Victorian Attorney-General Jacelyn Symes proposed bail reforms announced today are welcome but there needs to be wholesale bail law reform says the Australian Lawyers Alliance (ALA).
Courts must have, as was the case for many years in Victoria, the broadest discretion to consider bail and not be restricted with complex rules and tests.
“Bail reform is overdue so we welcome the Government’s decision to make change but the courts must not be hemmed in by complex new tests,” said Greg Barns SC, spokesperson for the ALA.
“The details of this proposed reform legislation are very important given the complexity of the Victorian bail act which runs to a staggering 119 pages. In contrast Tasmania’s bail law is only 24 pages.

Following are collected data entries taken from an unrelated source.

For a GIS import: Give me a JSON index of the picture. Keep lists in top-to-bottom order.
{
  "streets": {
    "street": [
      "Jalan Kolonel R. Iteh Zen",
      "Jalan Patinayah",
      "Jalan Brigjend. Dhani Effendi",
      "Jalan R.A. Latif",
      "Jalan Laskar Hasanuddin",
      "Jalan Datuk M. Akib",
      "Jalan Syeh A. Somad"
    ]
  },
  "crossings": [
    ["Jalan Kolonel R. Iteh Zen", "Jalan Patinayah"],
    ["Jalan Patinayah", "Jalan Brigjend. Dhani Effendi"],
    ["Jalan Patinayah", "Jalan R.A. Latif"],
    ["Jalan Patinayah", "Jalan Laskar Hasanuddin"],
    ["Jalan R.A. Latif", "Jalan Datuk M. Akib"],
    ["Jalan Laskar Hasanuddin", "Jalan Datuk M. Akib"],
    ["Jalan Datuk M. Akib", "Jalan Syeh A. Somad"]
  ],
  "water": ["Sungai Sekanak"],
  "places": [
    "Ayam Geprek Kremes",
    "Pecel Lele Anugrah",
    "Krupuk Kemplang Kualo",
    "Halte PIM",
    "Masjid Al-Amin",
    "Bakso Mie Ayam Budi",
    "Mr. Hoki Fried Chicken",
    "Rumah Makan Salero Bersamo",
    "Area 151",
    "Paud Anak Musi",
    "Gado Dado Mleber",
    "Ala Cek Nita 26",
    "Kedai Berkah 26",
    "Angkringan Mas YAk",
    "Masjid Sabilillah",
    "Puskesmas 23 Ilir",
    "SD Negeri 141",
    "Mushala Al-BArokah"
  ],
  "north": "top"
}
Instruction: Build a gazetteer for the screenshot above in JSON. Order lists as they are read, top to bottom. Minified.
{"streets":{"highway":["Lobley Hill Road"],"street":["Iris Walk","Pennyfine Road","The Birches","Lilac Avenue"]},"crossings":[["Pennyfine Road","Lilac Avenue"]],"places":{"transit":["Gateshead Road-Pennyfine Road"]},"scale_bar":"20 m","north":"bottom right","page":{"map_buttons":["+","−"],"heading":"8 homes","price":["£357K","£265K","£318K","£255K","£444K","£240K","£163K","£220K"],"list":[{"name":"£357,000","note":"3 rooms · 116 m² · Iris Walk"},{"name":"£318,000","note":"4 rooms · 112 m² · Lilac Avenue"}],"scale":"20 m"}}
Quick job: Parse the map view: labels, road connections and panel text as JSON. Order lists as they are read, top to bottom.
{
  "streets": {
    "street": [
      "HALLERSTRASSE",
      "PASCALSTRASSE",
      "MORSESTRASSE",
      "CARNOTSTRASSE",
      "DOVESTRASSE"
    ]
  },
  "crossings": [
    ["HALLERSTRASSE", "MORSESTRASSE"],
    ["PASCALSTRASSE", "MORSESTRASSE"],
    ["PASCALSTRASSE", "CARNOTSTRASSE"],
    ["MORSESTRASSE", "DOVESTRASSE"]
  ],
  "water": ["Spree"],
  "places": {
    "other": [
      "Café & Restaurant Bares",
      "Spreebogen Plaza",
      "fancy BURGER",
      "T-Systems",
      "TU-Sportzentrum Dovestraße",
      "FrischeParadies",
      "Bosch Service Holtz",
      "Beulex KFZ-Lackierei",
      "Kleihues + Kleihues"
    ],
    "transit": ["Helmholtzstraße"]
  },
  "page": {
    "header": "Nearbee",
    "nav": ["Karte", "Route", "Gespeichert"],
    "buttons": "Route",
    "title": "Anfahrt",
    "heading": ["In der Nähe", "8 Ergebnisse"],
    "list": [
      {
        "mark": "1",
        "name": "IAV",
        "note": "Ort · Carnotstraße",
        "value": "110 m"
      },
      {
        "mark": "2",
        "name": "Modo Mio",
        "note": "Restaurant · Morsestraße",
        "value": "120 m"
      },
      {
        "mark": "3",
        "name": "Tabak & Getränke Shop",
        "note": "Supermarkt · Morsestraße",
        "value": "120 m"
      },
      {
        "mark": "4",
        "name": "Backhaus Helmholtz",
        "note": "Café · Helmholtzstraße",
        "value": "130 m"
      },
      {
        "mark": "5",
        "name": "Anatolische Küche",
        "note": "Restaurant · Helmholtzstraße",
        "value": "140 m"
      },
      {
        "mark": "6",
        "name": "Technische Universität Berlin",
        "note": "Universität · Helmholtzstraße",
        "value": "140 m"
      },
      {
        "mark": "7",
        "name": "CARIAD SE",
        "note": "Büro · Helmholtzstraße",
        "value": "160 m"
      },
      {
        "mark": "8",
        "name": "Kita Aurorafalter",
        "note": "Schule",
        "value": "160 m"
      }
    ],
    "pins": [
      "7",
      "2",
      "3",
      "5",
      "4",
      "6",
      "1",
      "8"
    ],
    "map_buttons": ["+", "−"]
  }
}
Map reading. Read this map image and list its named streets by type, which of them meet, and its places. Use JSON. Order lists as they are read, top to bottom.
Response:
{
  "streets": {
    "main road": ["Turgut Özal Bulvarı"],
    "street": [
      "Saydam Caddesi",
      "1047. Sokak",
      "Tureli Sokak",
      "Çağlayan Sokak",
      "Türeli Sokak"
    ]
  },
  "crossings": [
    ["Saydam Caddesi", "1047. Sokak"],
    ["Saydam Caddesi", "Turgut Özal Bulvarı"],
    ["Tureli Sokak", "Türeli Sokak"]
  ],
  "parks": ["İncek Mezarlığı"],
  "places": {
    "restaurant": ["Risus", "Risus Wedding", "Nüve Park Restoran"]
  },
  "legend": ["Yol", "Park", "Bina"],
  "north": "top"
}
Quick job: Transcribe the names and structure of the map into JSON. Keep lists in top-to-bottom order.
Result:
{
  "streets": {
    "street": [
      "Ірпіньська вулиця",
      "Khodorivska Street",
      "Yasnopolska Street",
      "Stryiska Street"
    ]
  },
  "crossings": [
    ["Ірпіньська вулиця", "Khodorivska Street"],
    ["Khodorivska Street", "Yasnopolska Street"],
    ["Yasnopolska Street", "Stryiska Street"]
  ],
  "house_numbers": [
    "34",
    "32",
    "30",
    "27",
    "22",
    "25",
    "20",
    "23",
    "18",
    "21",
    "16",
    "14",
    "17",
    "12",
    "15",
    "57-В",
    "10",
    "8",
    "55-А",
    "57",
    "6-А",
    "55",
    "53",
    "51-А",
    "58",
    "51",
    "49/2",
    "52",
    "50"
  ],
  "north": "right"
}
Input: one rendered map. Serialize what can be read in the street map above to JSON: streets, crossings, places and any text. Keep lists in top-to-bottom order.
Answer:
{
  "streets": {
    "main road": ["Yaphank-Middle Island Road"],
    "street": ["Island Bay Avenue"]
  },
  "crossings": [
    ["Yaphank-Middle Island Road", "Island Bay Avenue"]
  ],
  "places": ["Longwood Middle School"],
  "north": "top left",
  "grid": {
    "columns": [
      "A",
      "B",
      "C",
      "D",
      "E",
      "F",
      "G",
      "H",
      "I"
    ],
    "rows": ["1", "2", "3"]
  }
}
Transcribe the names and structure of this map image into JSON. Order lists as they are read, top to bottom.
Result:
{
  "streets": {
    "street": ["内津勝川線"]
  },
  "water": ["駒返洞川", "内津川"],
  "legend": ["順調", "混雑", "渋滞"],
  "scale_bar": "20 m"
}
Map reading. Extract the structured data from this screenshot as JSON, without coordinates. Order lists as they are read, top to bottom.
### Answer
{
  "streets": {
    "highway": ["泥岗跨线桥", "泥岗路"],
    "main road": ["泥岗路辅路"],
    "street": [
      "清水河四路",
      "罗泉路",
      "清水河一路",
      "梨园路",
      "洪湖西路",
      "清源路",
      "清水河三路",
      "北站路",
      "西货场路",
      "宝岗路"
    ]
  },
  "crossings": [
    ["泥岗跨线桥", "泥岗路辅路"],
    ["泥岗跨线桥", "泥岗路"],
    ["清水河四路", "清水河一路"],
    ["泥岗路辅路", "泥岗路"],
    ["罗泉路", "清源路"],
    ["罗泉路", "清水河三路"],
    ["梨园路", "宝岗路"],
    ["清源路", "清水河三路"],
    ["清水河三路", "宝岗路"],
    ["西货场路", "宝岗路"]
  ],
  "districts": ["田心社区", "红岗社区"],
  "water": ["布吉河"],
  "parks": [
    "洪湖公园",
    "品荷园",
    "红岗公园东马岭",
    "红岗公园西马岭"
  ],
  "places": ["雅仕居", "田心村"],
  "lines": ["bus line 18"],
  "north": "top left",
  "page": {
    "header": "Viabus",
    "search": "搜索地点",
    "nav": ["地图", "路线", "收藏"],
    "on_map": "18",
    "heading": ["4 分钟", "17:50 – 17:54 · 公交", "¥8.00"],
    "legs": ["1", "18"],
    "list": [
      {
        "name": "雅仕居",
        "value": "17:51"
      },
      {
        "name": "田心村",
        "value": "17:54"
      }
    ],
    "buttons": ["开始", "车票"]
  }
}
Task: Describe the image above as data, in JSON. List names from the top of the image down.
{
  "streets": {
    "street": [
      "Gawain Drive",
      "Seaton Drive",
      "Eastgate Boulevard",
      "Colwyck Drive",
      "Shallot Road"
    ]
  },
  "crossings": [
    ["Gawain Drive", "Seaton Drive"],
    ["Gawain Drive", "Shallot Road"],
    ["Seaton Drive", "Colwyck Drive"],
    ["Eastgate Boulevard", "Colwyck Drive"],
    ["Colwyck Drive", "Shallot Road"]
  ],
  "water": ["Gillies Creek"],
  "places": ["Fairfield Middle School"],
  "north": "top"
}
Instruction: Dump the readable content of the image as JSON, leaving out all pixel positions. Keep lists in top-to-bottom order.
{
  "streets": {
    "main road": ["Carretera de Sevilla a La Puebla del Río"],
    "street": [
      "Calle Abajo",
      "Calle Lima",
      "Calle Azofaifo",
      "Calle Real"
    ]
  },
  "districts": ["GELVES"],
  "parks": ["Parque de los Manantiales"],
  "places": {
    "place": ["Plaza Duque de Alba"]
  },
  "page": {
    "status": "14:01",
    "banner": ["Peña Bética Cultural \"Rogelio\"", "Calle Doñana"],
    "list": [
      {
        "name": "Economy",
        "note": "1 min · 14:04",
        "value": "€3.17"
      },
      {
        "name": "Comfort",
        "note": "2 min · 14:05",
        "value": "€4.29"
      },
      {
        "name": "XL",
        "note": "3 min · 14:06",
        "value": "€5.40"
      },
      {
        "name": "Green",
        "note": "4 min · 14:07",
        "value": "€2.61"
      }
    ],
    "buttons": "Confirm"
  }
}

“The presumption must be in favour of bail for all offences with the courts given full discretion to determine the risks to public safety or reoffending in determining if that presumption is displaced.
“A simplified process with the presumption in favour of bail is required. We urgently need to decrease the number of unsentenced people in prisons.
“Back in 2017 the ALA warned that the proposed changes to bail laws would be harmful and unfortunately that has proven to be the case. This harm has disproportionately impacted First Nations people and the results are tragic.
“Aboriginal and Torres Strait Islander peoples are overrepresented on remand and we know that they experience unique disadvantages in their contact with the criminal justice system.
“We look forward to reviewing the detail of the proposed legislation and providing input to the Government.”